WORK ORDER: Below are some records. Return exactly the lines from the one containing "Can you produce" through the one containing "2) pulp tray [0,176,143,359]", both included, and only those.

[ENTRIES PROVIDED Boundary: Start]

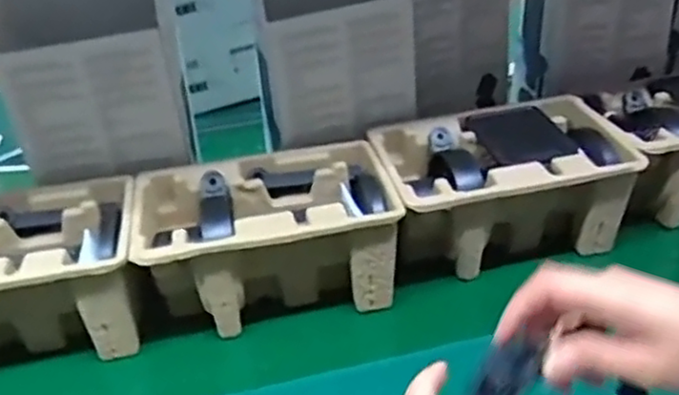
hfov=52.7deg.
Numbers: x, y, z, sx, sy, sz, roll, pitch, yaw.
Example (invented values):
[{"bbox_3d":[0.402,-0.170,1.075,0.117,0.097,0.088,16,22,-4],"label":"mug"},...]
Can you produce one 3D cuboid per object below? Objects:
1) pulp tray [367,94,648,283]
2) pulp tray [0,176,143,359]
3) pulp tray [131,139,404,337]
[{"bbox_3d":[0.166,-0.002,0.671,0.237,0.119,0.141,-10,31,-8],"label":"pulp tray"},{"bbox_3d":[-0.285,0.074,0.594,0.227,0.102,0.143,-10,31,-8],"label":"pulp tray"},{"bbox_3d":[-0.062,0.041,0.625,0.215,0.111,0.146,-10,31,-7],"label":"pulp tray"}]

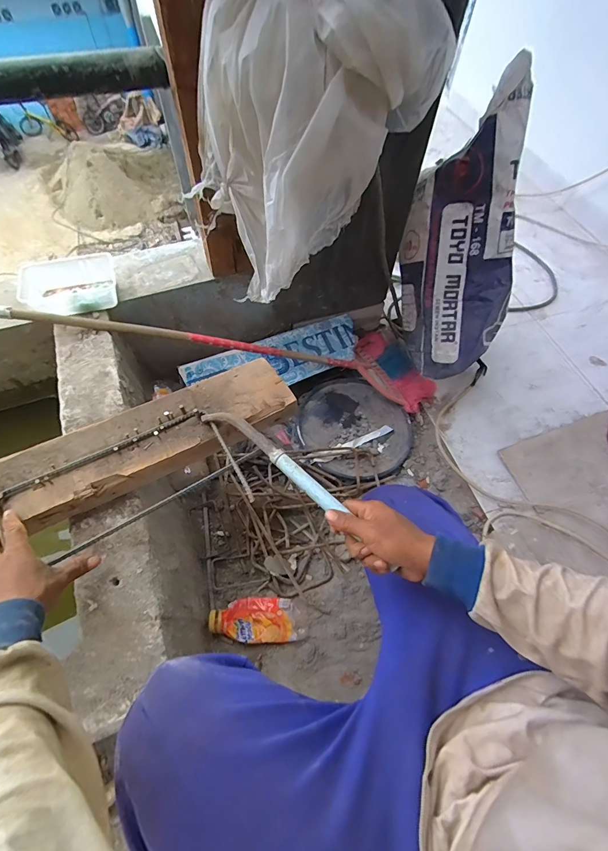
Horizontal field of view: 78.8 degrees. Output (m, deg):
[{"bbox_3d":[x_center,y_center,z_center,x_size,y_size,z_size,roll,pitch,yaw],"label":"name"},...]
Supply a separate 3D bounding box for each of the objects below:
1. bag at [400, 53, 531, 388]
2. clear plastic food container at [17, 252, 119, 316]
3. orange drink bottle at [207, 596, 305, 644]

[ENTRIES PROVIDED Boundary: End]

WRITTEN SOLUTION:
Can you produce one 3D cuboid per object below? Objects:
1) pulp tray [367,94,648,283]
2) pulp tray [0,176,143,359]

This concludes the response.